High-Income Families and Student Debt: Why Survey Weights Matter

Statistics that are unexpected or surprising often get a lot of media coverage. “Dog bites man” isn’t news, but a surprising statistic — one that contradicts a widely held opinion or presents a new twist about a public policy issue — is.

In January 2019, the Urban Institute reported that 49 percent of all outstanding education debt in 2016 was held by families in the top quartile of the income distribution — a somewhat surprising result, since if education debt were evenly distributed across all income groups, one would expect the 25 percent of families with the highest incomes to have about 25 percent of the debt. Not surprisingly, the statistic was repeated widely. Catherine Rampell cited it in an April 25 column in The Washington Post. Andy Thomason wrote in the Chronicle of Higher Education that it argues in favor of a “more nuanced approach” to student debt. David Leonhardt’s column in The New York Times originally stated that because “the highest-earning quarter of the population holds about half of all student debt … universal student debt cancellation would be a giant welfare program for the bourgeoisie.”

The Urban Institute’s statistic may have been surprising, but it was also wrong. Jordan Weissmann of Slate magazine investigated a discrepancy between the Urban Institute’s statistic and analyses done by Adam Looney of the Brookings Institute, and that led to the discovery of the error.  The Urban Institute quickly corrected the statistic on its web page (Rampell and Leonhardt updated their online columns as well); the page now says that 34 percent of outstanding education debt is held by families in the top income quartile — somewhat more than the 25 percent that would be expected if student debt were evenly distributed across all income quartiles, but much lower than the original statistic of 49 percent.

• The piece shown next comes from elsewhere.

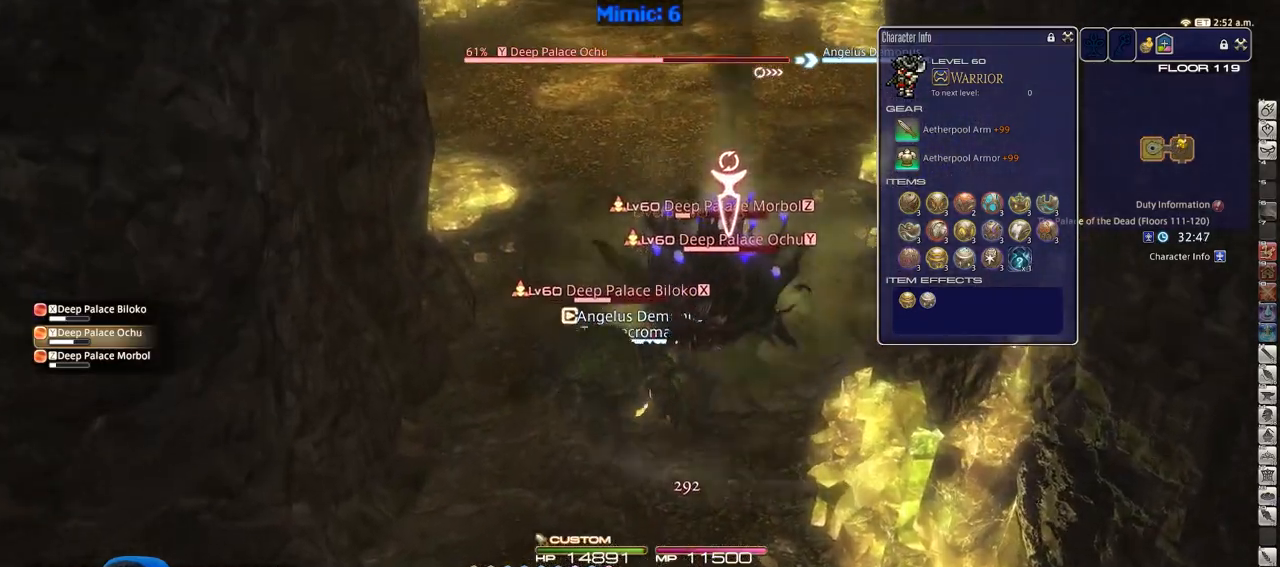
{"keys": ["d"], "events": [[50, "5", "up"], [184, "shift_r", "up"], [234, "d", "down"], [467, "w", "up"]]}
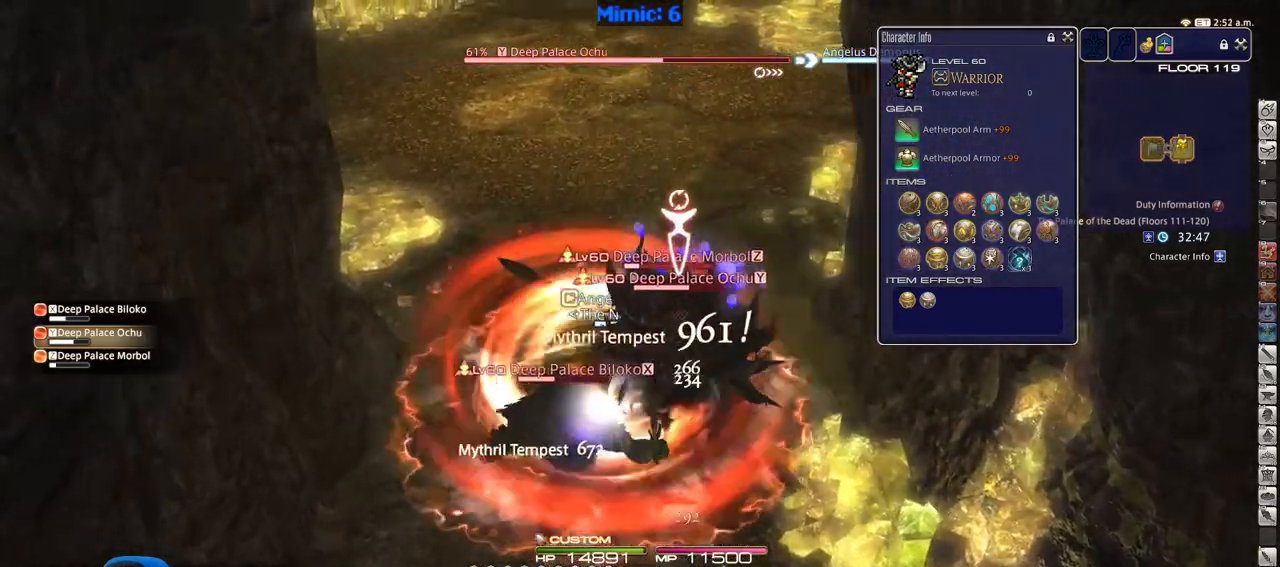
{"keys": ["s"], "events": [[100, "d", "up"], [100, "s", "down"], [150, "a", "down"], [433, "a", "up"]]}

Unfortunately, when a widely cited statistic is found to be in error and then corrected, some readers may think that no statistics can be trusted, or that statisticians can wave a magic wand and get any number they like out of a set of data. They can’t — at least not if they’re analyzing the data correctly.

Properties of statistics calculated from survey samples come from mathematical principles. When data analysts violate those principles, they get numbers that are wrong. It’s exactly the same with any kind of math. If you insist that “2 plus 2 equals 5” when doing arithmetic, your sums will be wrong. Let’s look at the statistical principles involved here.

Survey Weights in the Survey of Consumer Finances

The statistic about outstanding education loans was calculated from the 2016 Survey of Consumer Finances (SCF), a survey conducted every three years by the Federal Reserve Board to provide a snapshot of the income, assets, and liabilities of American families. The survey design and methodology are described in the Appendix of the main survey report.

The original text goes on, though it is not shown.